The settlement agreement is abysmally written, but it is not ambiguous. Petroleum released all claims that it may have had against Jindal for pipe it had received by December 12, 2005. The contract says:
Petroleum will not raise any claim against the claimed rejection in their internal inspection carried out on any other material bought by Petroleum from Jindal. This clause relates only to material received up to 12 December 2005. Petroleum reserves the right to bring claims for claimed material received after this date.Petroleum has insisted that it released its claims for faulty pipe only after it had been re-inspected in Houston. Petroleum's position would render the second and third sentences useless; its interpretation would have no deadline for it to reject pipe in its possession before December 13. No fully informed, disinterested person would read the settlement to allow an indefinite time for the rejection of goods already delivered. Critically, Petroleum had inspected all of the pipe that it had received by the deadline. Det Norske Veritas as Petroleum's agent had inspected the pipe in India. Petroleum released claims it had for defective pipe that it had received by December 12, 2005.

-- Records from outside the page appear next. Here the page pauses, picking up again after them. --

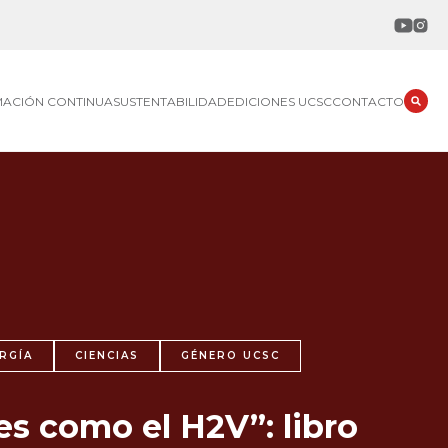
MACIÓN CONTINUA
SUSTENTABILIDAD
EDICIONES UCSC
CONTACTO
RGÍA
CIENCIAS
GÉNERO UCSC
es como el H2V”: libro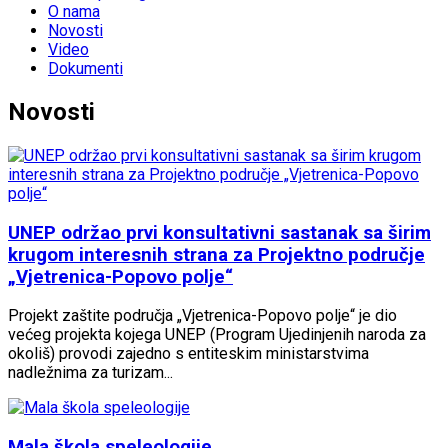
O nama
Novosti
Video
Dokumenti
Novosti
UNEP održao prvi konsultativni sastanak sa širim
krugom interesnih strana za Projektno područje
„Vjetrenica-Popovo polje“
Projekt zaštite područja „Vjetrenica-Popovo polje“ je dio
većeg projekta kojega UNEP (Program Ujedinjenih naroda za
okoliš) provodi zajedno s entiteskim ministarstvima
nadležnima za turizam...
Mala škola speleologije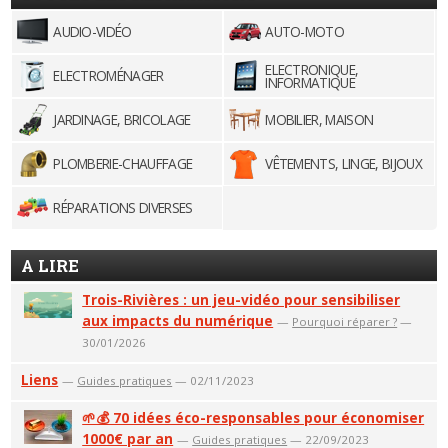
AUDIO-VIDÉO
AUTO-MOTO
ELECTRONIQUE,
ELECTROMÉNAGER
INFORMATIQUE
JARDINAGE, BRICOLAGE
MOBILIER, MAISON
PLOMBERIE-CHAUFFAGE
VÊTEMENTS, LINGE, BIJOUX
RÉPARATIONS DIVERSES
A LIRE
Trois-Rivières : un jeu-vidéo pour sensibiliser
aux impacts du numérique
—
Pourquoi réparer ?
—
30/01/2026
Liens
—
Guides pratiques
— 02/11/2023
🌱💰 70 idées éco-responsables pour économiser
1000€ par an
—
Guides pratiques
— 22/09/2023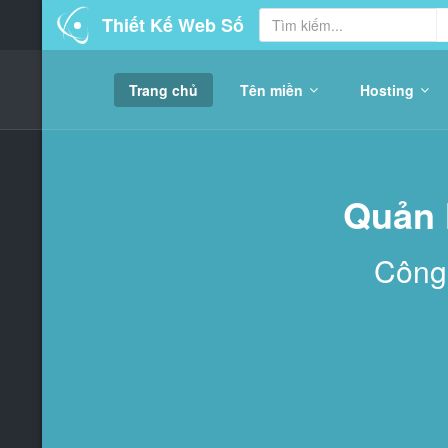
Thiết Kế Web Số
Trang chủ
Tên miền
Hosting
Quản 
Công 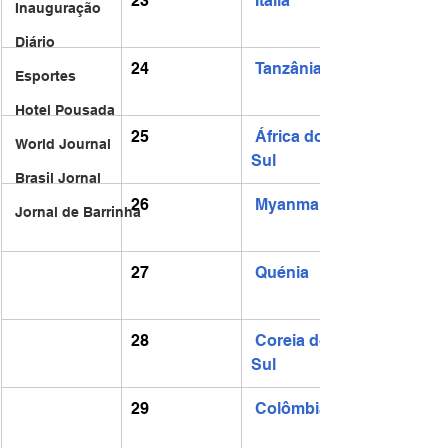
23
Itália
Inauguração
Diário
24
Tanzânia
Esportes
Hotel Pousada
25
África do 
World Journal
Sul
Brasil Jornal
26
Myanmar
Jornal de Barrinha
27
Quénia
28
Coreia do 
Sul
29
Colômbia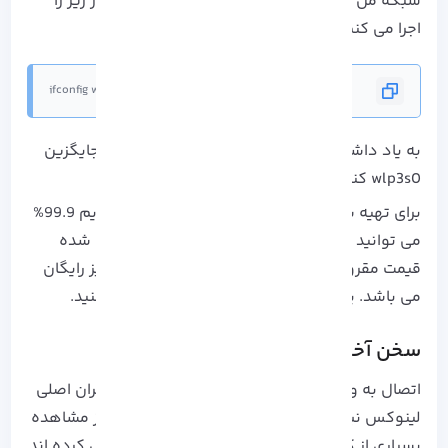
شبکه من wlp3s0 نام دارد. برای تنظیم آن، دستور زیر را
اجرا می کنم:
ifconfig wlp3s0 up
به یاد داشته باشید که نام کارت بی سیم خود را جایگزین
wlp3s0 کنید.
برای تهیه
سرور مجازی لینوکس
باکیفیت بالا و آپتایم 99.9%
می توانید به
وبسایت
ما سر بزنید! سرور های ارائه شده
قیمت مقرون به صرفه ای داشته و کانفیگ آنها نیز رایگان
می باشد. پس چی بهتر از این! همین الان اقدام کنید.
سخن آخر
اتصال به وای فای در کالی لینوکس نباید برای کاربران اصلی
لینوکس نیز مشکلی ایجاد کند. این آموزش پس از مشاهده
بسیاری از کاربران کالی که مشکلات اتصال را گزارش کرده اند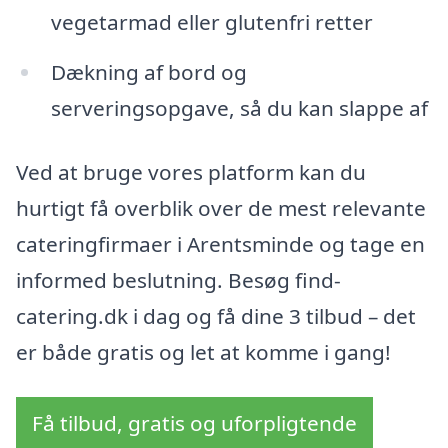
vegetarmad eller glutenfri retter
Dækning af bord og
serveringsopgave, så du kan slappe af
Ved at bruge vores platform kan du
hurtigt få overblik over de mest relevante
cateringfirmaer i Arentsminde og tage en
informed beslutning. Besøg find-
catering.dk i dag og få dine 3 tilbud – det
er både gratis og let at komme i gang!
Få tilbud, gratis og uforpligtende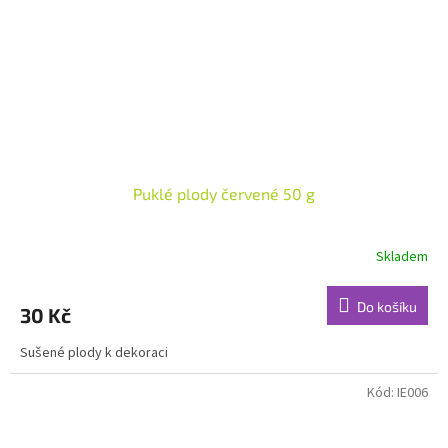
Puklé plody červené 50 g
Skladem
Do košíku
30 Kč
Sušené plody k dekoraci
Kód:
IE006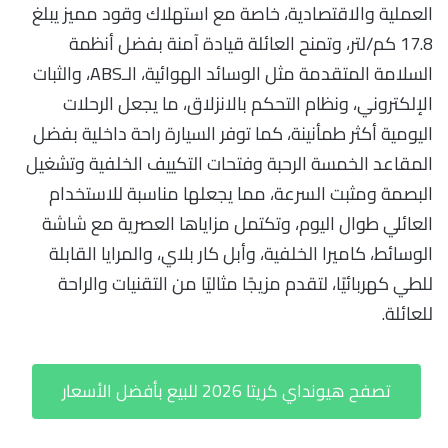
العملية والاقتصادية، خاصة مع استهلاك وقود مميز يبلغ
17.8 كم/لتر، وتمنح العائلة قيادة آمنة بفضل أنظمة
السلامة المتقدمة مثل الوسائد الهوائية، الـABS، والثبات
الإلكتروني، ونظام التحكم بالانزلاق، ما يجعل الرحلات
اليومية أكثر طمأنينة، كما توفر السيارة راحة داخلية بفضل
المقاعد الخمسة الرحبة وفتحات التكييف الخلفية وتشغيل
البصمة ومثبت السرعة، مما يجعلها مناسبة للاستخدام
العائلي طوال اليوم، وتكتمل مزاياها العصرية مع شاشة
الوسائط، كاميرا الخلفية، وأبل كار بلاي، والمرايا القابلة
للطي كهربائيًا، لتقدم مزيجًا مثاليًا من التقنيات والراحة
للعائلة.
تصفح هيونداي كريتا 2026 للبيع بأفضل الأسعار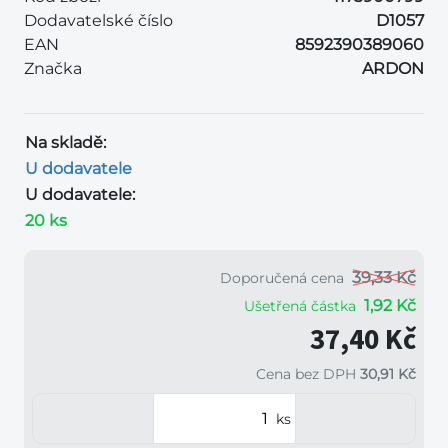
Dodavatelské číslo
D1057
EAN
8592390389060
Značka
ARDON
Na skladě:
U dodavatele
U dodavatele:
20 ks
39,33 Kč
Doporučená cena
1,92 Kč
Ušetřená částka
37,40 Kč
Cena bez DPH
30,91 Kč
ks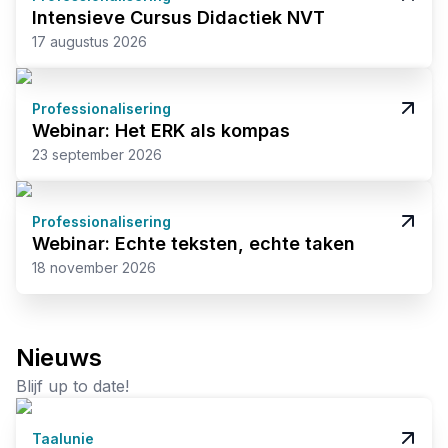
Intensieve Cursus Didactiek NVT
17 augustus 2026
Professionalisering
Webinar: Het ERK als kompas
23 september 2026
Professionalisering
Webinar: Echte teksten, echte taken
18 november 2026
Nieuws
Blijf up to date!
Taalunie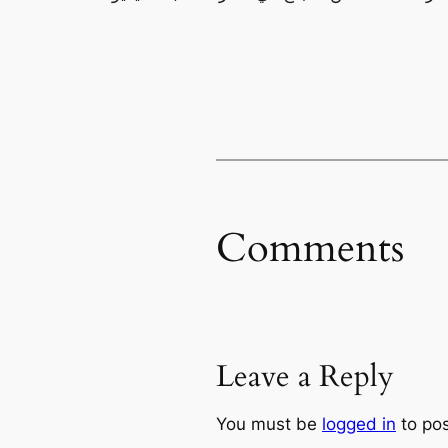
Comments
Leave a Reply
You must be
logged in
to po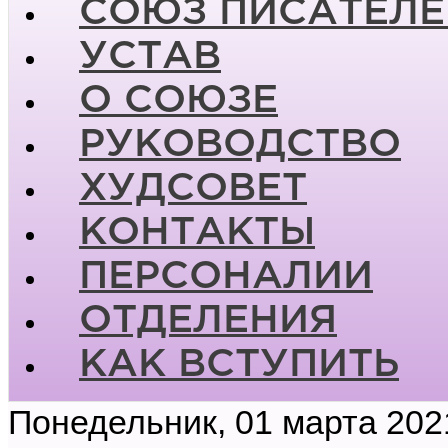
СОЮЗ ПИСАТЕЛЕ
УСТАВ
О СОЮЗЕ
РУКОВОДСТВО
ХУДСОВЕТ
КОНТАКТЫ
ПЕРСОНАЛИИ
ОТДЕЛЕНИЯ
КАК ВСТУПИТЬ
Понедельник, 01 марта 202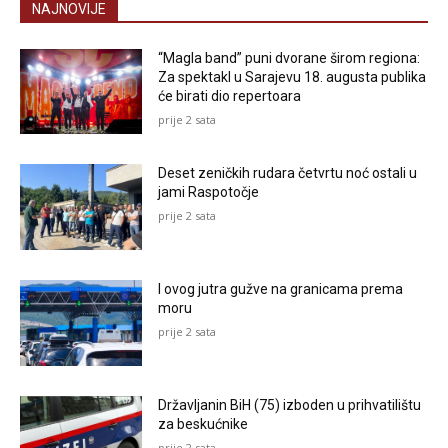
NAJNOVIJE
“Magla band” puni dvorane širom regiona:
Za spektakl u Sarajevu 18. augusta publika
će birati dio repertoara
prije 2 sata
Deset zeničkih rudara četvrtu noć ostali u
jami Raspotočje
prije 2 sata
I ovog jutra gužve na granicama prema
moru
prije 2 sata
Državljanin BiH (75) izboden u prihvatilištu
za beskućnike
prije 2 sata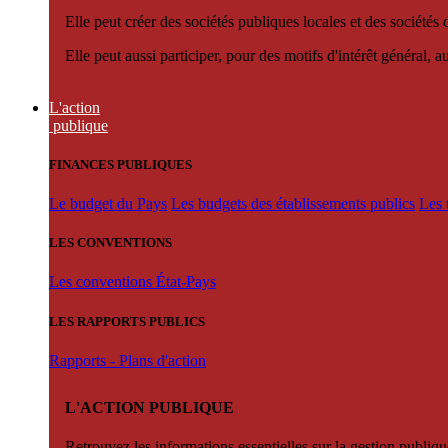
Elle peut créer des sociétés publiques locales et des sociétés
Elle peut aussi participer, pour des motifs d'intérêt général, 
L'action
publique
FINANCES PUBLIQUES
Le budget du Pays
Les budgets des établissements publics
Les 
LES CONVENTIONS
Les conventions État-Pays
LES RAPPORTS PUBLICS
Rapports - Plans d'action
L'ACTION PUBLIQUE
Retrouvez les informations essentielles sur la gestion publiqu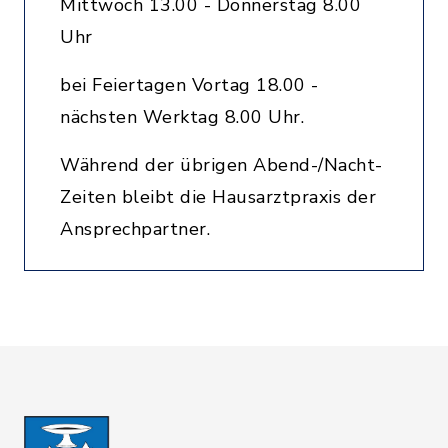
Mittwoch 13.00 - Donnerstag 8.00
Uhr
bei Feiertagen Vortag 18.00 -
nächsten Werktag 8.00 Uhr.
Während der übrigen Abend-/Nacht-
Zeiten bleibt die Hausarztpraxis der
Ansprechpartner.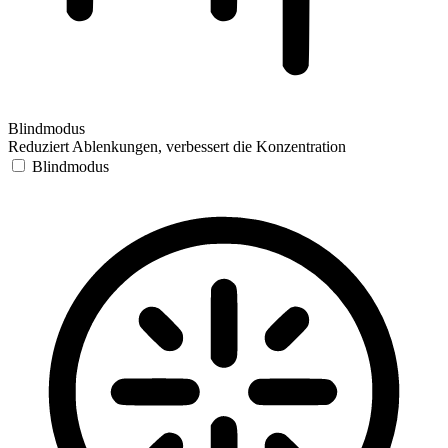
Blindmodus
Reduziert Ablenkungen, verbessert die Konzentration
Blindmodus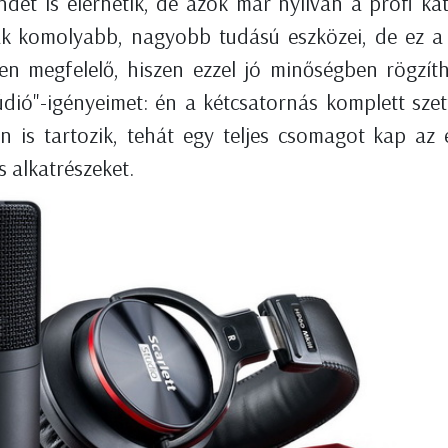
ndet is elérhetik, de azok már nyilván a profi ka
ak komolyabb, nagyobb tudású eszközei, de ez a 
en megfelelő, hiszen ezzel jó minőségben rögzít
údió"-igényeimet: én a kétcsatornás komplett szet
on is tartozik, tehát egy teljes csomagot kap az
 alkatrészeket.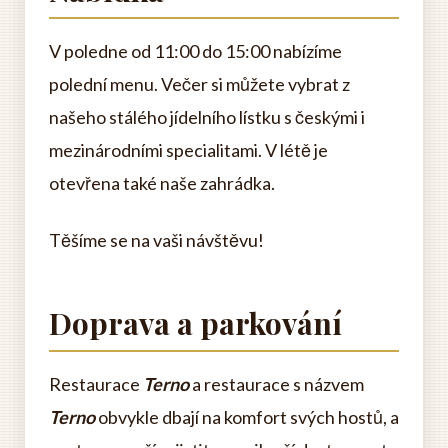
V poledne od 11:00 do 15:00 nabízíme
polední menu. Večer si můžete vybrat z
našeho stálého jídelního lístku s českými i
mezinárodními specialitami. V létě je
otevřena také naše zahrádka.
Těšíme se na vaši návštěvu!
Doprava a parkování
Restaurace
Terno
a restaurace s názvem
Terno
obvykle dbají na komfort svých hostů, a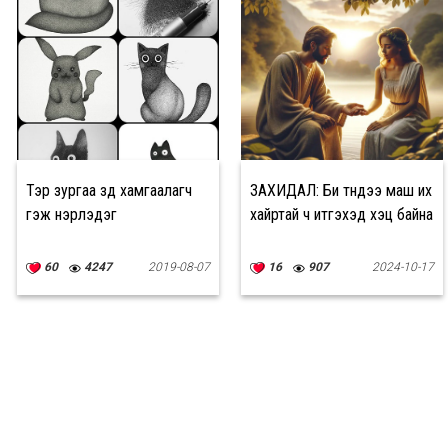
Тэр зургаа зүүд хамгаалагч
ЗАХИДАЛ: Би түүндээ маш их
гэж нэрлэдэг
хайртай ч итгэхэд хэцүү байна
60
4247
2019-08-07
16
907
2024-10-17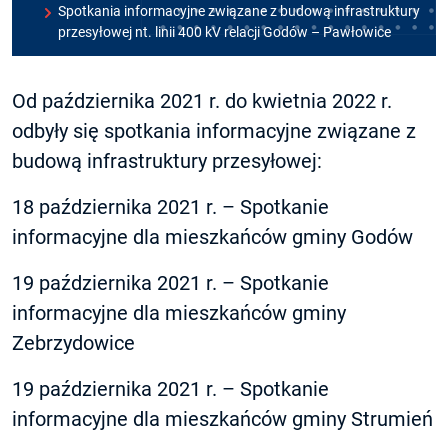
Spotkania informacyjne związane z budową infrastruktury
przesyłowej nt. linii 400 kV relacji Godów – Pawłowice
Od października 2021 r. do kwietnia 2022 r.
odbyły się spotkania informacyjne związane z
budową infrastruktury przesyłowej:
18 października 2021 r. – Spotkanie
informacyjne dla mieszkańców gminy Godów
19 października 2021 r. – Spotkanie
informacyjne dla mieszkańców gminy
Zebrzydowice
19 października 2021 r. – Spotkanie
informacyjne dla mieszkańców gminy Strumień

Petroleum released Jindal for pipe it delivered to Mumbai by December 12, 2005. Because the pipe was shipped FOB-Mumbai or CFR-Mumbai, title passed from Jindal to Petroleum in Mumbai. When goods are shipped free on board, title passes to the buyer at the delivery port - Mumbai. When goods are shipped CFR - cost and freight - the seller pays the costs and freight to transport the goods to the delivery port, but title passes to the buyer when the goods pass the ship's rail at the loading port in Mumbai. Consequently, in addition to the pipe that had already arrived in Houston by the deadline, Petroleum released it claims for pipe that had been loaded aboard ship in Mumbai by December 12. The delivery term is to Petroleum not to Houston.
6. Unreleased Claims.
Only two shipments left Mumbai after December 12, 2005. These were for L80 grade pipe. They were delivered to the vessel on December 24 and 26, 2005. Petroleum did not release claims it may have had against this pipe.
To establish a claim against this pipe, however, Petroleum must show that pipe from those shipments was defective. ThyssenKrupp managed Petroleum's inventory in Houston; its competent and knowledgeable representative testified about its record-keeping, including its method of tracking pipe tested for flaws. At the trial, Petroleum traced pipe it believed to be defective to its purchase order, but it could not trace the pipe it believed to be defective to a particular voyage. Because it did not connect the supposedly flawed L8o to a particular voyage from Mumbai, Petroleum did not prove that Jindal had breached the settlement agreement. Even if the court assumes Jindal's post-settlement pipe was defective, Petroleum was unable to prove damages relating to its unreleased claims.
7. Conclusion.
This is a case about a company's unhappiness with the deal it made to settle an earlier dispute. Petroleum breached the contract by not accepting the remainder of purchase orders 708 and 713. Jindal did not breach the settlement because Petroleum did not show that the pipe delivered to it after the December 12, 2005, was defective. After applying the $200,000 contractual credit,Jindal SAW, Ltd., will take $1,228,884.42 from Petroleum Pipe Americas Corporation.
Signed on August 22, 2011, at Houston, Texas.